Task description:
List each line of the records below that contains the word "introduces", copying every such line in full.
________________________
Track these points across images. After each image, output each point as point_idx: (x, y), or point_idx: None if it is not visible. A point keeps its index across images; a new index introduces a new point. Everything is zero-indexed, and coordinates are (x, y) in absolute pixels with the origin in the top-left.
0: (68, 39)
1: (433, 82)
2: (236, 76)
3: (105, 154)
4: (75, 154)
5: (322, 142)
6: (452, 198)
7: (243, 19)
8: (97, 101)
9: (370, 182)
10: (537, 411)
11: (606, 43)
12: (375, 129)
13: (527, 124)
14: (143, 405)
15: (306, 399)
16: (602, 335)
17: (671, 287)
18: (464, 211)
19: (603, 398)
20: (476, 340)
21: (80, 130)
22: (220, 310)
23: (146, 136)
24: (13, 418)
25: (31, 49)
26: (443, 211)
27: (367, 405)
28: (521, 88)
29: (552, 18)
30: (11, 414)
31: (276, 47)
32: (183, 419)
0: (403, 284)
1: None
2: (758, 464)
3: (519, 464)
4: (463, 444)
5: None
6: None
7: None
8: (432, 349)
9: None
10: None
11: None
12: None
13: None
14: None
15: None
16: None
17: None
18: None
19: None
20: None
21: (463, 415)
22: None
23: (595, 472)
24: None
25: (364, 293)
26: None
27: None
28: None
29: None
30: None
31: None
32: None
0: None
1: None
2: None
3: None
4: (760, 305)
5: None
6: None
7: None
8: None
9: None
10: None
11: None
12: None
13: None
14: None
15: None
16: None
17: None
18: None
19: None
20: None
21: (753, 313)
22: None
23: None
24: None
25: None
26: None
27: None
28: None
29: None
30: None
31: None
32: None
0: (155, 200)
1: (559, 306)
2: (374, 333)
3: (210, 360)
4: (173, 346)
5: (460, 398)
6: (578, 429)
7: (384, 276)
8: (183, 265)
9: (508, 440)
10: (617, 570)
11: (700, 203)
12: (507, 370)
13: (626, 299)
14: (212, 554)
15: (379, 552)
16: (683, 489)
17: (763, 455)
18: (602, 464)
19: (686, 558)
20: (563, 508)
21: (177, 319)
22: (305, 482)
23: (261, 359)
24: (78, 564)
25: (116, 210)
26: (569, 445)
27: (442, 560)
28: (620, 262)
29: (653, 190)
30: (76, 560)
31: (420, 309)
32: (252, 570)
________________________
Finished answer:
Track these points across images. After each image, output each point as point_idx: (x, y), or point_idx: None if it is not visible. A point keeps its index across images; a new index introduces a new point. Everything is zero-indexed, and coordinates are (x, y) in absolute pixels with the origin in the top-left.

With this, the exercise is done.